In another embodiment I can imagine using a mirror to reflect the display light to the camera. This arrangement could be used to measure transmittance of a liquid between the phone and the mirror.].
In addition to the display 104, the computing device 100 may have a network interface 354 (or several), as well as storage hardware 356 and processing hardware 358, which may be a combination of any one or more: central processing units, graphics processing units, analog-to-digital converters, bus chips, FPGAs, ASICs, Application-specific Standard Products (ASSPs), or Complex Programmable Logic Devices (CPLDs), etc. The storage hardware 356 may be any combination of magnetic storage, static memory, volatile memory, non-volatile memory, optically or magnetically readable matter, etc. The meaning of the terms “storage” and “storage hardware”, as used herein does not refer to signals or energy per se, but rather refers to physical apparatuses and states of matter. The hardware elements of the computing device 100 may cooperate in ways well understood in the art of machine computing. In addition, input devices may be integrated with or in communication with the computing device 100. The computing device 100 may have any form-factor or may be used in any type of encompassing device. The computing device 100 may be in the form of a handheld device such as a smartphone, a tablet computer, a gaming device, a server, a rack-mounted or backplaned computer-on-a-board, a system-on-a-chip, or others.
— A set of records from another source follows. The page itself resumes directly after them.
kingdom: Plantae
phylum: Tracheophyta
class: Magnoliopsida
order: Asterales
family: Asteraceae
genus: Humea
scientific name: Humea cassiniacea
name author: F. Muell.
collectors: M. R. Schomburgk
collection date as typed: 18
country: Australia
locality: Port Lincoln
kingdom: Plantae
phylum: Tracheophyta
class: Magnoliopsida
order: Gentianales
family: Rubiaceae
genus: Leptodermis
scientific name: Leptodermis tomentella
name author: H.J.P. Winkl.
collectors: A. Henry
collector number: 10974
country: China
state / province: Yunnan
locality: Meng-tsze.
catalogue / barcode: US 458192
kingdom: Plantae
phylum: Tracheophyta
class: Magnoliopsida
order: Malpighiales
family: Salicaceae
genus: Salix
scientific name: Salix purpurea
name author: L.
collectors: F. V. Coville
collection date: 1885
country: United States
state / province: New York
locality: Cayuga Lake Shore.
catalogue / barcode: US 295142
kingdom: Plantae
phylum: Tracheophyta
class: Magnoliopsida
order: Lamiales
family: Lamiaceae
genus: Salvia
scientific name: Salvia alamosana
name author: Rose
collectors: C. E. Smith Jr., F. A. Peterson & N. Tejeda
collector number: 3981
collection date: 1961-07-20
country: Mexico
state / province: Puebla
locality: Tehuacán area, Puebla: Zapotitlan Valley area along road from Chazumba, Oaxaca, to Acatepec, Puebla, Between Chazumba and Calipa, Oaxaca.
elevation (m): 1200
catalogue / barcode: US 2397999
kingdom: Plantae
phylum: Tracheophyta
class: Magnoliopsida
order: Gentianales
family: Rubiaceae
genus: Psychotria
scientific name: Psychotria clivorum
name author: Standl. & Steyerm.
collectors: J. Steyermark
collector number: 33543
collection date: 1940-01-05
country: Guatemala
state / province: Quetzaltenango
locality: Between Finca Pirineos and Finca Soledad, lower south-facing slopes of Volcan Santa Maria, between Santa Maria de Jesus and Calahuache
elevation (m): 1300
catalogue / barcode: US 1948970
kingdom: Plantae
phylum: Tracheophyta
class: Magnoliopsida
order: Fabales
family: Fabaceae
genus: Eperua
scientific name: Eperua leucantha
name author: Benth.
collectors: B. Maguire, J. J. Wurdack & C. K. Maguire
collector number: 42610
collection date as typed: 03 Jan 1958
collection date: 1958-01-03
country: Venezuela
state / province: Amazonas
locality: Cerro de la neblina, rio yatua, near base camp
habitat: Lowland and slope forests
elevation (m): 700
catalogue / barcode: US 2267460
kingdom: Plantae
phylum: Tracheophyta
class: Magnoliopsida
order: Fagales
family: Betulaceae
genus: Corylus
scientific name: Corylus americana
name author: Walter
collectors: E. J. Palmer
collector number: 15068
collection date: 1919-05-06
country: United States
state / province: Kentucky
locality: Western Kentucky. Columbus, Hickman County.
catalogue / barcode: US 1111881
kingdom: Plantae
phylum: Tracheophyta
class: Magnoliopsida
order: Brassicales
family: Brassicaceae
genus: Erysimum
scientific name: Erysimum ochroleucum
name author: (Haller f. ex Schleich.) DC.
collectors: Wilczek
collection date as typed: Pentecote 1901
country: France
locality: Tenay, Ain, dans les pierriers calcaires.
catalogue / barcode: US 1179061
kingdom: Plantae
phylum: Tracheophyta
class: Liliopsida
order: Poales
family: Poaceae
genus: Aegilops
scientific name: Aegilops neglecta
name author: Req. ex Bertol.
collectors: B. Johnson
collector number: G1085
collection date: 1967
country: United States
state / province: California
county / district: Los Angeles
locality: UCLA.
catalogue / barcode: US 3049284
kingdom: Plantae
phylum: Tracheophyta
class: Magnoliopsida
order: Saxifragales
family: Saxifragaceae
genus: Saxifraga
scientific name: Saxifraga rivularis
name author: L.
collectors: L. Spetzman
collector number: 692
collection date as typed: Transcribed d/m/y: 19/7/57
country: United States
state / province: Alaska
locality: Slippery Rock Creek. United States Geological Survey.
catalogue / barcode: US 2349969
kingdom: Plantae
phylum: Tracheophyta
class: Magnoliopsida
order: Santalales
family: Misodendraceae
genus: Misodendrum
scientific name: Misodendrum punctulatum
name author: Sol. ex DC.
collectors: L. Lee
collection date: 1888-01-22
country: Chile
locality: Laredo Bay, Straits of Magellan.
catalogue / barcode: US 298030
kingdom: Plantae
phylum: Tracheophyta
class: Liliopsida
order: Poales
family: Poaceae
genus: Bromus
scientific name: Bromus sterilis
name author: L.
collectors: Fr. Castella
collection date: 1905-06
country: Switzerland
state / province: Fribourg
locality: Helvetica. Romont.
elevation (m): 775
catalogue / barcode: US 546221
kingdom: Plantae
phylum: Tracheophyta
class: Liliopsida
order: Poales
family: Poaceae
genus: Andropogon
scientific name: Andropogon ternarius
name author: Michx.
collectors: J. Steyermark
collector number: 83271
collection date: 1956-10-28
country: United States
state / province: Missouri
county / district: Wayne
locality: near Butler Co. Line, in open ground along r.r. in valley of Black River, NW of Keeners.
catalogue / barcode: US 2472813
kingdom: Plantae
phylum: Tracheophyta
Embodiments and features discussed above can be realized in the form of information stored in volatile or non-volatile computer or device readable storage hardware. This is deemed to include at least hardware such as optical storage (e.g., compact-disk read-only memory (CD-ROM)), magnetic media, flash read-only memory (ROM), or any means of storing digital information in to be readily available for the processing hardware 358. The stored information can be in the form of machine executable instructions (e.g., compiled executable binary code), source code, bytecode, or any other information that can be used to enable or configure computing devices to perform the various embodiments discussed above. This is also considered to include at least volatile memory such as random-access memory (RAM) and/or virtual memory storing information such as central processing unit (CPU) instructions during execution of a program carrying out an embodiment, as well as non-volatile media storing information that allows a program or executable to be loaded and executed. The embodiments and features can be performed on any type of computing device, including portable devices, workstations, servers, mobile wireless devices, and so on.